**AUFGABE 1**
Übertrage diesen Satz aus dem Textabschnitt ins Englische: „Er sagte es müsste noch ein Zaun um das Magazin gebaut werden.“
**AUFGABE 2**
Zitiere aus dem Textabschnitt alles von „Darf der sowas überhaupt fordern? Der“ bis hinunter zu „müssen wir rechnen?“.
====== TEXTABSCHNITT
# Ärger mit der BG



## maniac (20 April 2011)

Hallo Leute
Ich hab mal wieder ne frage zur Sicherheit von Maschinen. 
Wir sind ein produzierendes Gewerbe und haben sehr viele Maschinen. Die Maschinen sind meist eigen Konstruktionen aber auch viele zukauf Maschinen. 
Nun hatten wir einen Rundgang mit unserer Berufsgenossenschaft. Der Mann von der BG hatte ein Problem mit einer CNC Biegemaschine, die wir zugekauft haben und auch eine CE Hat. Er sagte es müsste noch ein Zaun um das Magazin gebaut werden.
Darf der sowas überhaupt fordern? Der Hersteller der Biegemaschinen hat doch eine CE Kenzeichnung gemacht. 
Was passiert wenn wir das nicht machen was der BG Mensch will? Mit was für Konsequenzen müssen wir rechnen?
Was passiert wenn wir es nicht machen was er will und es passiert ein Unfall genau an der stelle wor er den Zaun hin haben will?

Ziemlich viele Fragen. Vielleicht kann mir einer ja ne Antwort  geben.

Danke


----------



## jora (20 April 2011)

Hi maniac,

hat er seinen Wunsch begründet? Also nach Vorschrift DIN EN XYZ oder einfach nur nach Gefühl beurteilt?
Ich kenn mich da nicht wirklich aus, hatte aber auch schon das eine oder andere mal ne "nette" Diskussion mit der BG. Soweit ich das ganze verstanden habe, ist die BG ja nur der Versicherungsträger, oder?
Aber das heißt allerdings im logischen Rückschluss das die sich dann im Schaden quer stellen könnten.

Gruß


----------



## Gerhard Bäurle (20 April 2011)

maniac schrieb:


> Nun hatten wir einen Rundgang mit unserer Berufsgenossenschaft. Der Mann von der BG hatte ein Problem mit einer CNC Biegemaschine, die wir zugekauft haben und auch eine CE Hat. Er sagte es müsste noch ein Zaun um das Magazin gebaut werden.
> Darf der sowas überhaupt fordern?



Warum nicht? Die BG muss ja bezahlen, wenn es wo 
schief geht.




maniac schrieb:


> Der Hersteller der Biegemaschinen hat doch eine CE Kenzeichnung gemacht.



Vielelicht hängt es mit örtlichen Gegebenheiten zusammen, auf die
der Hersteller keinen Einfluss hat bzw. wie stellt sich der Hersteller 
dazu?
============
====== DATENSATZ
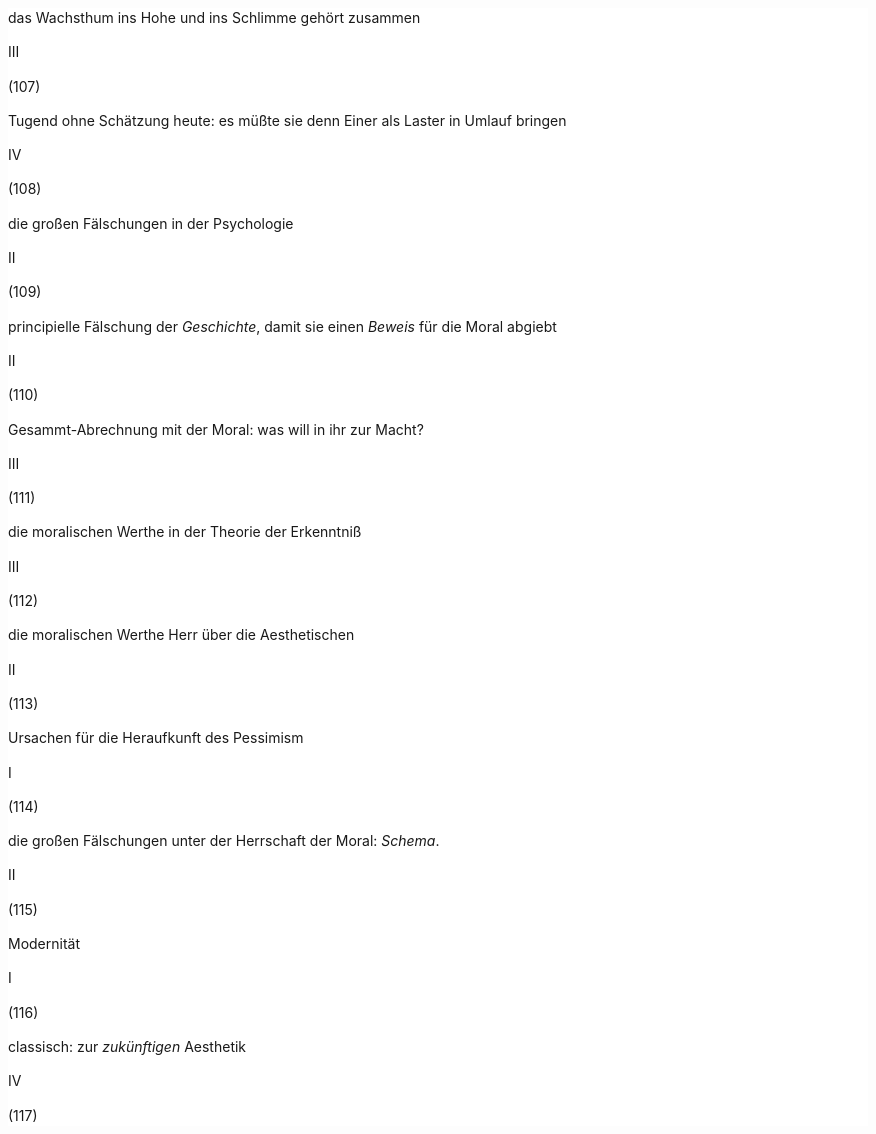 das Wachsthum ins Hohe und ins Schlimme gehört zusammen

III

(107) 

Tugend ohne Schätzung heute: es müßte sie denn Einer als Laster in Umlauf bringen

IV

(108) 

die großen Fälschungen in der Psychologie

II

(109) 

principielle Fälschung der *Geschichte*, damit sie einen *Beweis* für die Moral abgiebt

II

(110) 

Gesammt-Abrechnung mit der Moral: was will in ihr zur Macht?

III

(111) 

die moralischen Werthe in der Theorie der Erkenntniß

III

(112) 

die moralischen Werthe Herr über die Aesthetischen

II

(113) 

Ursachen für die Heraufkunft des Pessimism

I

(114) 

die großen Fälschungen unter der Herrschaft der Moral: *Schema*.

II

(115) 

Modernität

I

(116) 

classisch: zur *zukünftigen* Aesthetik

IV

(117) 
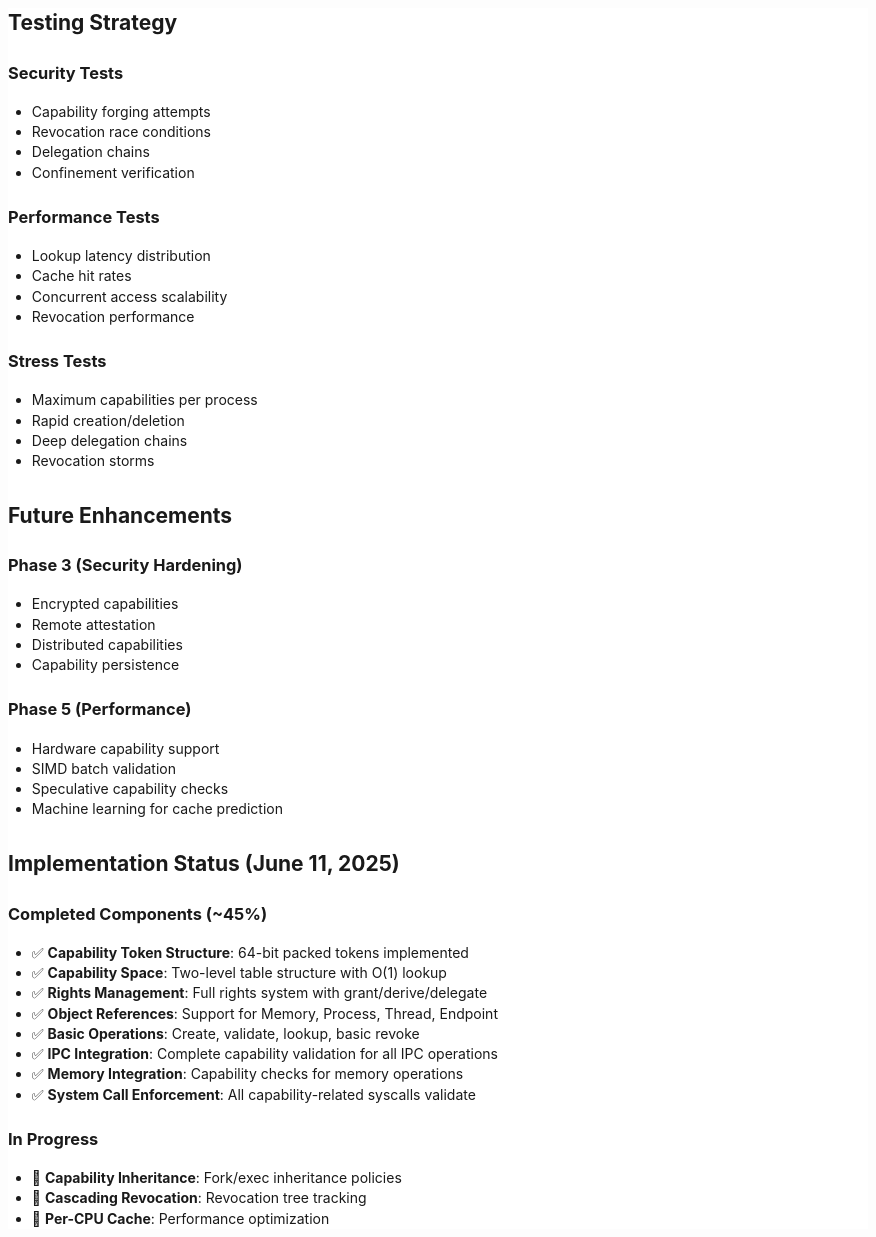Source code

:## Testing Strategy

### Security Tests
- Capability forging attempts
- Revocation race conditions
- Delegation chains
- Confinement verification

### Performance Tests
- Lookup latency distribution
- Cache hit rates
- Concurrent access scalability
- Revocation performance

### Stress Tests
- Maximum capabilities per process
- Rapid creation/deletion
- Deep delegation chains
- Revocation storms

## Future Enhancements

### Phase 3 (Security Hardening)
- Encrypted capabilities
- Remote attestation
- Distributed capabilities
- Capability persistence

### Phase 5 (Performance)
- Hardware capability support
- SIMD batch validation
- Speculative capability checks
- Machine learning for cache prediction

## Implementation Status (June 11, 2025)

### Completed Components (~45%)
- ✅ **Capability Token Structure**: 64-bit packed tokens implemented
- ✅ **Capability Space**: Two-level table structure with O(1) lookup
- ✅ **Rights Management**: Full rights system with grant/derive/delegate
- ✅ **Object References**: Support for Memory, Process, Thread, Endpoint
- ✅ **Basic Operations**: Create, validate, lookup, basic revoke
- ✅ **IPC Integration**: Complete capability validation for all IPC operations
- ✅ **Memory Integration**: Capability checks for memory operations
- ✅ **System Call Enforcement**: All capability-related syscalls validate

### In Progress
- 🔶 **Capability Inheritance**: Fork/exec inheritance policies
- 🔶 **Cascading Revocation**: Revocation tree tracking
- 🔶 **Per-CPU Cache**: Performance optimization
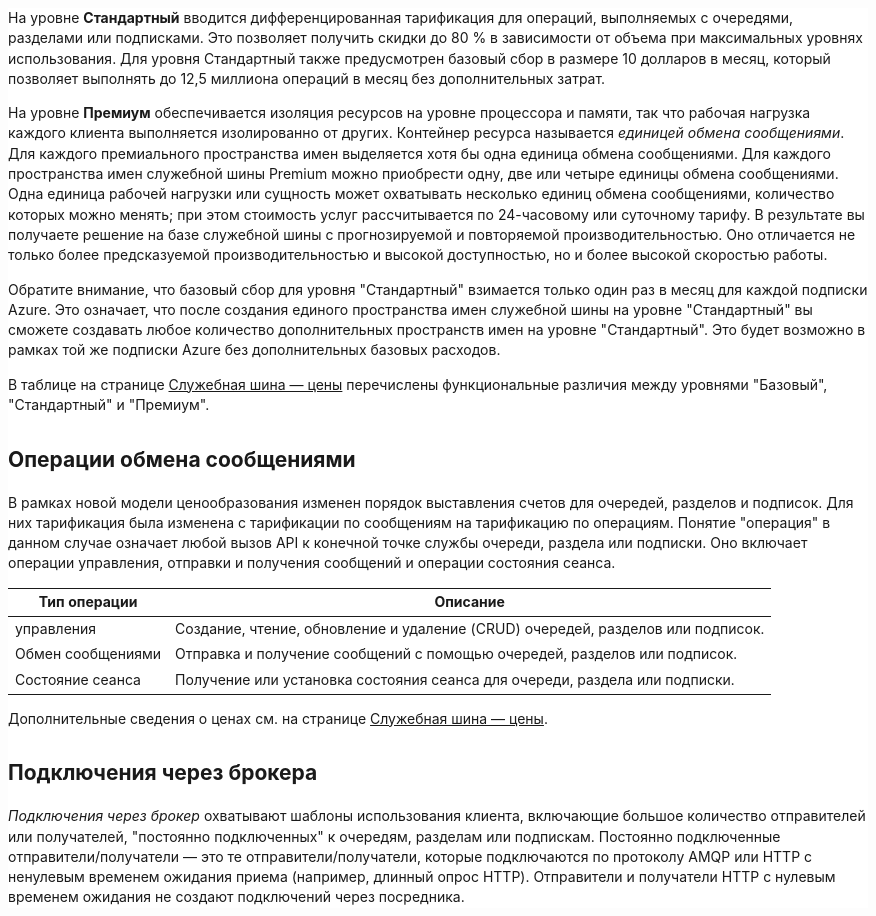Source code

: На уровне **Стандартный** вводится дифференцированная тарификация для операций, выполняемых с очередями, разделами или подписками. Это позволяет получить скидки до 80 % в зависимости от объема при максимальных уровнях использования. Для уровня Стандартный также предусмотрен базовый сбор в размере 10 долларов в месяц, который позволяет выполнять до 12,5 миллиона операций в месяц без дополнительных затрат.

На уровне **Премиум** обеспечивается изоляция ресурсов на уровне процессора и памяти, так что рабочая нагрузка каждого клиента выполняется изолированно от других. Контейнер ресурса называется *единицей обмена сообщениями*. Для каждого премиального пространства имен выделяется хотя бы одна единица обмена сообщениями. Для каждого пространства имен служебной шины Premium можно приобрести одну, две или четыре единицы обмена сообщениями. Одна единица рабочей нагрузки или сущность может охватывать несколько единиц обмена сообщениями, количество которых можно менять; при этом стоимость услуг рассчитывается по 24-часовому или суточному тарифу. В результате вы получаете решение на базе служебной шины с прогнозируемой и повторяемой производительностью. Оно отличается не только более предсказуемой производительностью и высокой доступностью, но и более высокой скоростью работы.

Обратите внимание, что базовый сбор для уровня "Стандартный" взимается только один раз в месяц для каждой подписки Azure. Это означает, что после создания единого пространства имен служебной шины на уровне "Стандартный" вы сможете создавать любое количество дополнительных пространств имен на уровне "Стандартный". Это будет возможно в рамках той же подписки Azure без дополнительных базовых расходов.

В таблице на странице [Служебная шина — цены](https://azure.microsoft.com/pricing/details/service-bus/) перечислены функциональные различия между уровнями "Базовый", "Стандартный" и "Премиум".

## <a name="messaging-operations"></a>Операции обмена сообщениями
В рамках новой модели ценообразования изменен порядок выставления счетов для очередей, разделов и подписок. Для них тарификация была изменена с тарификации по сообщениям на тарификацию по операциям. Понятие "операция" в данном случае означает любой вызов API к конечной точке службы очереди, раздела или подписки. Оно включает операции управления, отправки и получения сообщений и операции состояния сеанса.

| Тип операции | Описание |
| --- | --- |
| управления |Создание, чтение, обновление и удаление (CRUD) очередей, разделов или подписок. |
| Обмен сообщениями |Отправка и получение сообщений с помощью очередей, разделов или подписок. |
| Состояние сеанса |Получение или установка состояния сеанса для очереди, раздела или подписки. |

Дополнительные сведения о ценах см. на странице [Служебная шина — цены](https://azure.microsoft.com/pricing/details/service-bus/).

## <a name="brokered-connections"></a>Подключения через брокера
*Подключения через брокер* охватывают шаблоны использования клиента, включающие большое количество отправителей или получателей, "постоянно подключенных" к очередям, разделам или подпискам. Постоянно подключенные отправители/получатели — это те отправители/получатели, которые подключаются по протоколу AMQP или HTTP с ненулевым временем ожидания приема (например, длинный опрос HTTP). Отправители и получатели HTTP с нулевым временем ожидания не создают подключений через посредника.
============
**DEINE LÖSUNG 1**
He said that a fence would still have to be built around the magazine.

**DEINE LÖSUNG 2**
Darf der sowas überhaupt fordern? Der Hersteller der Biegemaschinen hat doch eine CE Kenzeichnung gemacht. 
Was passiert wenn wir das nicht machen was der BG Mensch will? Mit was für Konsequenzen müssen wir rechnen?